◆ ACTIVITY ◆
Work out how many lines in the records include the word "Right", then answer with nothing but that number.

*** Block opens ***

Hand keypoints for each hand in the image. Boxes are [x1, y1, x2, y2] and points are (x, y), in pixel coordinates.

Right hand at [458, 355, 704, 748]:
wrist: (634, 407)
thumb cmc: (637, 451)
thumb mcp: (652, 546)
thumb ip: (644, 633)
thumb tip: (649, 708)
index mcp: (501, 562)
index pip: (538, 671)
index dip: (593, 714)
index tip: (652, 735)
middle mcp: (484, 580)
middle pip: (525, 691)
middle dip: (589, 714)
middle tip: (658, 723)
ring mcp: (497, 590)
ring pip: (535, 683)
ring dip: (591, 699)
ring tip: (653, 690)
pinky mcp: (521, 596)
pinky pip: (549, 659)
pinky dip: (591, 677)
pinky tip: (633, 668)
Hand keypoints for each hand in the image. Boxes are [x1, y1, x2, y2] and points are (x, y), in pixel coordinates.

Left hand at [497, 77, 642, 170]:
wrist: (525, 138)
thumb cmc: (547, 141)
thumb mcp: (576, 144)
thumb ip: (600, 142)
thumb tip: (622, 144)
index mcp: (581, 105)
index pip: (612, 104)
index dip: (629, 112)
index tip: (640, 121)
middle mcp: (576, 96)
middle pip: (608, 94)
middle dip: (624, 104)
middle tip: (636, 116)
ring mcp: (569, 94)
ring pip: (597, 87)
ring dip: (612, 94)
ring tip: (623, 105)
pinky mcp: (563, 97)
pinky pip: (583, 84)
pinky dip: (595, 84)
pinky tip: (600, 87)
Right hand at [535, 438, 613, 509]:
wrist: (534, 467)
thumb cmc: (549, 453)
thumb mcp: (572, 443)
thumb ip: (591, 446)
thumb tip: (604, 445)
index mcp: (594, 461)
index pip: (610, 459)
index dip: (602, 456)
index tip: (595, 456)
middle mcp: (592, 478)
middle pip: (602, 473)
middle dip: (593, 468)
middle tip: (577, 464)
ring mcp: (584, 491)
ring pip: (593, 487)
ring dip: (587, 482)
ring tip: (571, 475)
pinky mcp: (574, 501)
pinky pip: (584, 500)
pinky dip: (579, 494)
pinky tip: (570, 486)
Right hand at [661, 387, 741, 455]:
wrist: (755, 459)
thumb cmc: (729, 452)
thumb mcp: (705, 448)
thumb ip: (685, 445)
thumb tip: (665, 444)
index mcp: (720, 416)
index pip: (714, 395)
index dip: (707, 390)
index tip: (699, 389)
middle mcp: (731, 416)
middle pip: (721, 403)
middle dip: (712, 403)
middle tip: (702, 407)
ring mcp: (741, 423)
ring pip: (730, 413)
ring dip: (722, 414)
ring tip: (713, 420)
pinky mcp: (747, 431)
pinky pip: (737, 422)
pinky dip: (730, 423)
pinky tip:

*** Block closes ***

◆ FINAL ANSWER ◆
3